[Text excerpt — start]

Whereas TLRs are transmembrane proteins with an extracellular or luminal binding domain, NLRs are intracellular cytosolic proteins which have recently been identified as key mediators of inflammatory and subsequent immune responses.¹⁰ A few studies have been suggested that expression of NLRP3 in the ocular surface increased in experimental and clinical DE and was involved in the pathway of inflammatory DE.^11,12

NOD2, one of the NLRs, is sensitive to detect characteristic microbial products and danger signals. It has been demonstrated that NOD2 mediate proinflammatory responses by activating NF-κB.¹⁰ A previous study demonstrated that the elevated mRNA levels of NOD2 in the cornea was associated with infectious and herpetic stromal keratitis.¹³ Meanwhile, NOD2 can be involved in the chronic inflammatory disorders. A few studies have suggested that the expression of NOD2 was strongly associated with the Crohn's disease.^14–16

Although the role of TLRs and NLRP3 in the ocular surface or other inflammatory diseases have been widely investigated, the expression pattern of NOD2 in DE has been rarely studied. Thus, the aim of this study was to investigate the expression and role of NOD2 in DE using an environmental desiccating stress with scopolamine injection model in C57BL/6 and NOD2 knockout (KO) mice.

[Text excerpt — finish]
[Source data — start]

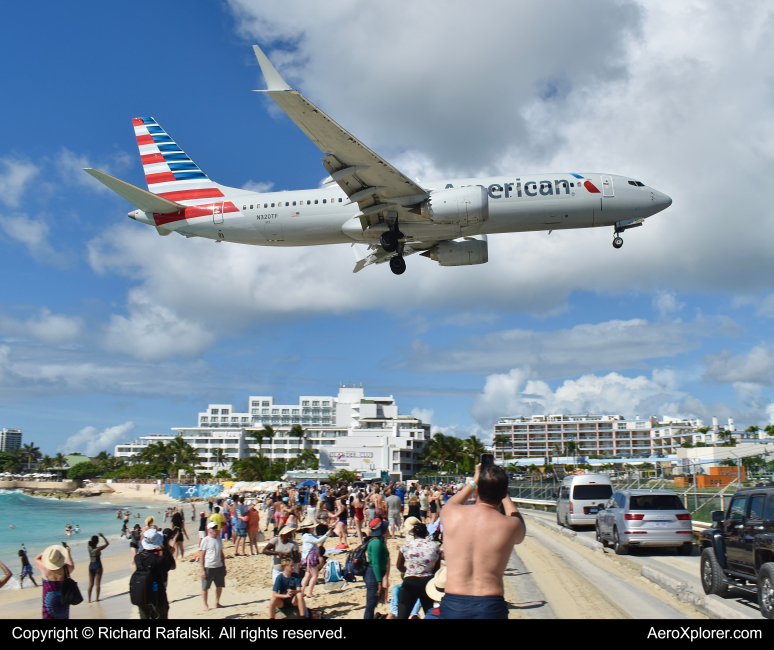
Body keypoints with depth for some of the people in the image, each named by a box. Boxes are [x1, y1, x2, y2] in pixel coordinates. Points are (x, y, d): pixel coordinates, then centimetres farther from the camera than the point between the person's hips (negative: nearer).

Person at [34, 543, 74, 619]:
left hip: (49, 599, -1)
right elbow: (72, 566, 14)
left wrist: (48, 551, 12)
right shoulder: (65, 568, -12)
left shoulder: (44, 568, -13)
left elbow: (36, 558, 8)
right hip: (63, 599, 1)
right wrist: (68, 553, 20)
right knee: (63, 616, 15)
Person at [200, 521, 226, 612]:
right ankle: (205, 605, 18)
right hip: (208, 567, -5)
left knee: (220, 586, 12)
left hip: (219, 567, 5)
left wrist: (224, 567, 15)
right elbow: (201, 556, -9)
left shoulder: (219, 539, 9)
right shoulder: (205, 540, -8)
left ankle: (217, 602, 29)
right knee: (205, 587, 4)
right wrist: (202, 570, -13)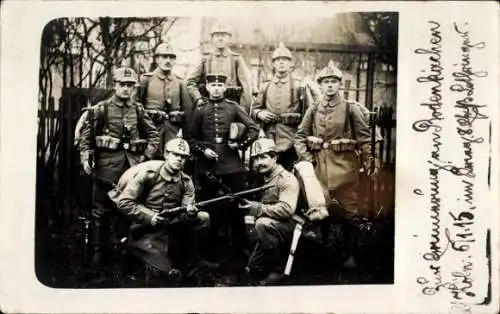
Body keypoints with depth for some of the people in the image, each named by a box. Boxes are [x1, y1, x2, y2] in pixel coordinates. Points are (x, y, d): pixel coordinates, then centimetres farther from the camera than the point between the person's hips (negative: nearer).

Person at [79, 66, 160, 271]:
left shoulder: (138, 110, 8)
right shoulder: (101, 109, -1)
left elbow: (153, 136, 12)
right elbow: (86, 136, -1)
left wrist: (146, 156, 1)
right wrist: (86, 159, -11)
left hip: (133, 165, 3)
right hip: (107, 166, -2)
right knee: (102, 211, 5)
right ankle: (99, 252, 17)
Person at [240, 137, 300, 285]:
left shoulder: (287, 179, -18)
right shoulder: (262, 179, 9)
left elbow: (286, 209, -30)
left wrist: (258, 209, -30)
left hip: (293, 228, -9)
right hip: (274, 232, 9)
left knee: (263, 223, -36)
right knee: (253, 268, 11)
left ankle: (278, 270, -21)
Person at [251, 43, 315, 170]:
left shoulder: (300, 86, 3)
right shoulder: (265, 87, 11)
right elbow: (254, 109, 19)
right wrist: (259, 114, -5)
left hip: (291, 144, -2)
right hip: (268, 144, 3)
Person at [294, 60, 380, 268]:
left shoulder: (351, 108, 0)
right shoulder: (313, 110, 8)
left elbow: (365, 138, -2)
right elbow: (300, 136, 10)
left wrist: (370, 162, -9)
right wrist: (306, 157, -2)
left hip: (345, 164, -2)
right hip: (320, 163, 2)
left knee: (348, 210, 3)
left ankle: (351, 254, 13)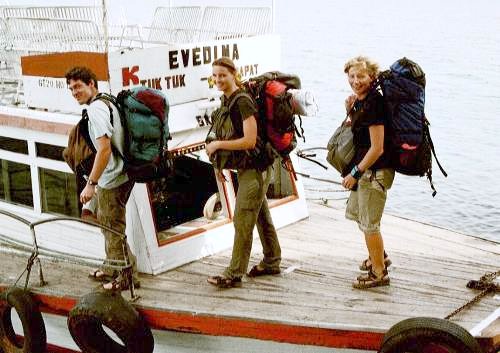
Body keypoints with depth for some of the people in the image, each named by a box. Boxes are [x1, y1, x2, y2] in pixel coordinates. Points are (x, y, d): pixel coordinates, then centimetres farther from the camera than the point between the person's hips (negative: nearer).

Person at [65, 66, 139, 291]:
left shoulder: (96, 109, -18)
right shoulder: (107, 103, 13)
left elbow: (104, 149, -26)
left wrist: (91, 183, -24)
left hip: (112, 179, -10)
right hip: (121, 174, 10)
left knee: (113, 229, -1)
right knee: (107, 222, 23)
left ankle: (128, 276, 8)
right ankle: (112, 268, 36)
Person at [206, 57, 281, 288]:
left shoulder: (243, 102, -20)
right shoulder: (226, 100, 9)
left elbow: (249, 141, -25)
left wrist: (218, 145, -19)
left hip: (255, 168, -10)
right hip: (248, 167, 10)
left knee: (242, 221, -6)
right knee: (261, 216, 18)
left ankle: (234, 274, 0)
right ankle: (271, 263, 31)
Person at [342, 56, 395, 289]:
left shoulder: (374, 104, -22)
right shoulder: (361, 100, 7)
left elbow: (377, 148, -24)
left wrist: (355, 173, -18)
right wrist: (350, 112, 4)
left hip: (375, 172, -10)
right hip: (366, 170, 10)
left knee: (369, 224, 1)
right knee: (356, 213, 25)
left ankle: (379, 273, 17)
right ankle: (379, 256, 45)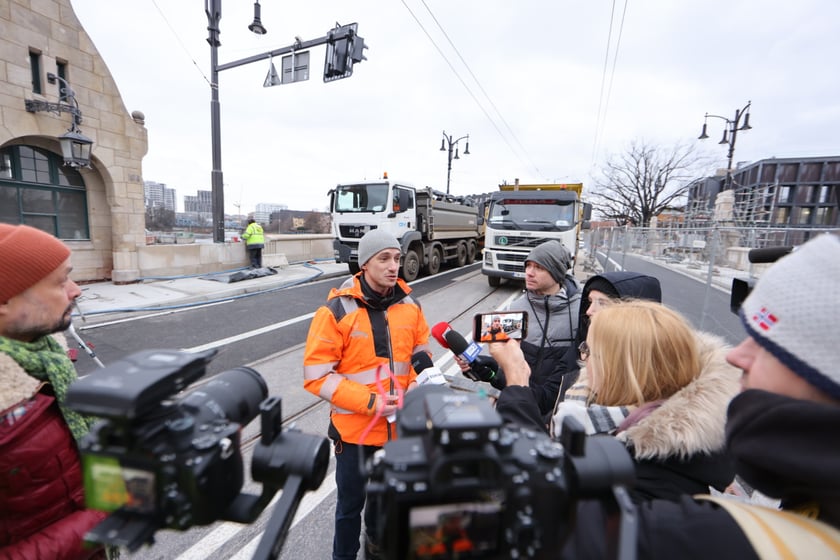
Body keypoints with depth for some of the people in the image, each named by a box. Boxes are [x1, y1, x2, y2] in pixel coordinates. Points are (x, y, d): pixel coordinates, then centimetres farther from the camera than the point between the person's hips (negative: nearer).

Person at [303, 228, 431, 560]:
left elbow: (421, 354, 8)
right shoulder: (337, 310, -17)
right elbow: (317, 375, -16)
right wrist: (368, 402, -22)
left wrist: (415, 388, -10)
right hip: (355, 428, -4)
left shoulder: (408, 304, -4)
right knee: (351, 503, 17)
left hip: (399, 426, 5)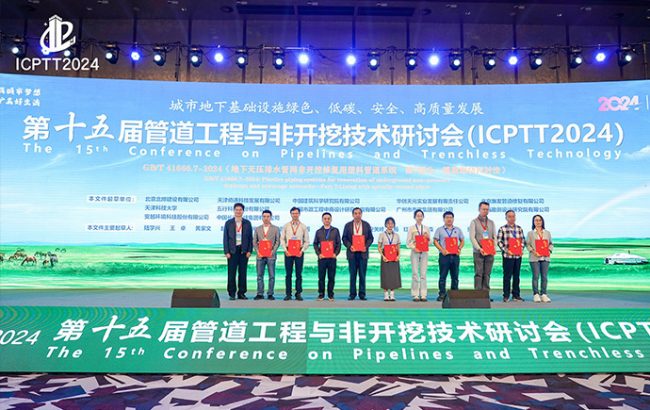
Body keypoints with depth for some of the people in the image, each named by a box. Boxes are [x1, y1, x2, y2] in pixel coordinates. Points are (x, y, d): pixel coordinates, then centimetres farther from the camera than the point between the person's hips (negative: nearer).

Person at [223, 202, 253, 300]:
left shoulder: (247, 223, 7)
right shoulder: (228, 223, 5)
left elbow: (250, 238, 7)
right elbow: (225, 238, 3)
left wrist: (249, 251, -3)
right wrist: (226, 252, -5)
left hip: (244, 251, 1)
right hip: (232, 251, -1)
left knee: (243, 273, 4)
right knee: (231, 273, -1)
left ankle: (241, 293, 11)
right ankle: (232, 294, 6)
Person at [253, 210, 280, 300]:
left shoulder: (275, 229, 7)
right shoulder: (257, 229, 13)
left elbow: (277, 241, 2)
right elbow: (254, 242, 10)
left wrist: (273, 251, -12)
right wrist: (257, 251, -6)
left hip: (271, 255, -2)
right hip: (260, 255, 2)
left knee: (272, 276, -1)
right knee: (259, 275, 3)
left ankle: (270, 294, 5)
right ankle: (260, 294, 9)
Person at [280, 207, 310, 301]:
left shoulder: (303, 226, 6)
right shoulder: (286, 226, 7)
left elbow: (307, 241, 4)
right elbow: (282, 239, 6)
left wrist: (302, 251, -8)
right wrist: (285, 250, -6)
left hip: (299, 252, 0)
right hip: (288, 252, 0)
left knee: (299, 274, 2)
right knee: (288, 274, 2)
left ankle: (298, 294, 8)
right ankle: (288, 294, 6)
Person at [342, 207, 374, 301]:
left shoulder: (366, 225, 7)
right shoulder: (348, 225, 6)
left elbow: (371, 238, 7)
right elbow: (344, 238, 5)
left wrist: (366, 246, -9)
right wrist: (349, 246, -11)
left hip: (363, 253, 0)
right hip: (352, 252, 0)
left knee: (362, 275, 1)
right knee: (352, 275, 3)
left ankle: (362, 294, 8)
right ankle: (352, 294, 9)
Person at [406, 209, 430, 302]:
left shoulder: (426, 228, 11)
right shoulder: (411, 228, 4)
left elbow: (429, 242, 13)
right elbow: (408, 242, 1)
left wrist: (428, 238, -7)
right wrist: (414, 248, -14)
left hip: (424, 252, 2)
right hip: (415, 252, -2)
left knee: (423, 274, 1)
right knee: (415, 274, -3)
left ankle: (423, 295, 5)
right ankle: (415, 295, 2)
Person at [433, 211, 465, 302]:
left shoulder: (457, 230, 16)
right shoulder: (439, 230, 5)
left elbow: (462, 241, 18)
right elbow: (435, 241, 0)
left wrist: (459, 248, -1)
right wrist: (442, 250, -12)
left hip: (455, 256, 3)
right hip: (444, 255, -3)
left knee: (455, 276, 5)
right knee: (443, 276, -4)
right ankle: (442, 294, 0)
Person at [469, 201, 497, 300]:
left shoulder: (491, 223, 16)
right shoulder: (474, 222, 3)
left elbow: (494, 237, 14)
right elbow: (472, 237, -5)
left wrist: (494, 247, -3)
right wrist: (479, 248, -15)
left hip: (490, 252, 4)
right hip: (478, 252, -4)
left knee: (487, 274, 4)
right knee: (478, 274, -5)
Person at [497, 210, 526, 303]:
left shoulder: (519, 228, 10)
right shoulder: (502, 229, -2)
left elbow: (523, 240, 14)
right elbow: (499, 241, -5)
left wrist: (521, 249, -1)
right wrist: (506, 250, -13)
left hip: (518, 255, 4)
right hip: (508, 256, -4)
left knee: (516, 276, 10)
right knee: (507, 276, 0)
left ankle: (516, 295, 19)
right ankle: (506, 296, 7)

[Source data — finish]

== Prompt A ==
Reproduce word for word the part of the passage on NOD2 and ocular surface inflammation that runs from "Although the role" up to and including "knockout (KO) mice.".
== Prompt B ==
Extend the passage on NOD2 and ocular surface inflammation, picking up right after its final sentence.
The data are separate material and have no connection to the passage on NOD2 and ocular surface inflammation.

== Task result A ==
Although the role of TLRs and NLRP3 in the ocular surface or other inflammatory diseases have been widely investigated, the expression pattern of NOD2 in DE has been rarely studied. Thus, the aim of this study was to investigate the expression and role of NOD2 in DE using an environmental desiccating stress with scopolamine injection model in C57BL/6 and NOD2 knockout (KO) mice.

== Task result B ==
Methods

Mouse Model Design and Experimental Procedures

This research protocol was approved by the Chonnam National University Medical School Research Institutional Animal Care and Use Committee. All animals were treated in accordance with the ARVO Statement for the Use of Animals in Ophthalmic and Vision Research. Female C57BL/6 mice aged 6 to 8 weeks were used in the following experiments. During these experiments, animal behavior, food, and water intake were not restricted.

In the experimental dry eye (EDE) model, mice received subcutaneous injection of 0.5 mg/0.2 mL scopolamine hydrobromide (Sigma-Aldrich Corp., St. Louis, MO, USA) four times a day (8 AM, 11 AM, 2 PM, and 5 PM) for 14 days with exposure to an air draft and 30% ambient humidity, as previously described.^17–21 The mice were divided into three groups as follows: untreated (UT) control mice that were not exposed to desiccating stress; wild EDE mice exposed to desiccating stress; and NOD2-KO mice exposed to desiccating stress. Each group consisted of six animals, and the experiments were performed on three independent sets of mice.

Immunofluorescent Staining

Immunofluorescent staining was performed in cryosections of the eye and adnexa. Sections were fixed in acetone at −20°C, and then incubated at 4°C overnight with mouse monoclonal anti-NOD2 antibody (1:50, Santa Cruz Biotechnology, Dallas, TX, USA). The next day, samples were incubated with AlexaFluor 488-conjugated chicken anti-mouse (1:200, catalog no. A21200; Invitrogen, Eugene, OR, USA) for 1 hour in the dark at room temperature, followed by three washes in PBS. Sections were then counterstained with 4′,6-diamidino-2-phenylindole (DAPI; catalog no. H-1200; Vector, Burlingame, CA, USA) for 5 minutes. Digital images of representative areas of the cornea were captured with an upright microscope (DM2500; Leica Microsystems, Wetzlar, Germany). The mean intensity of staining in each section was measured by analysis software (NIS Elements version 4.1; Nikon, Melville, NY, USA).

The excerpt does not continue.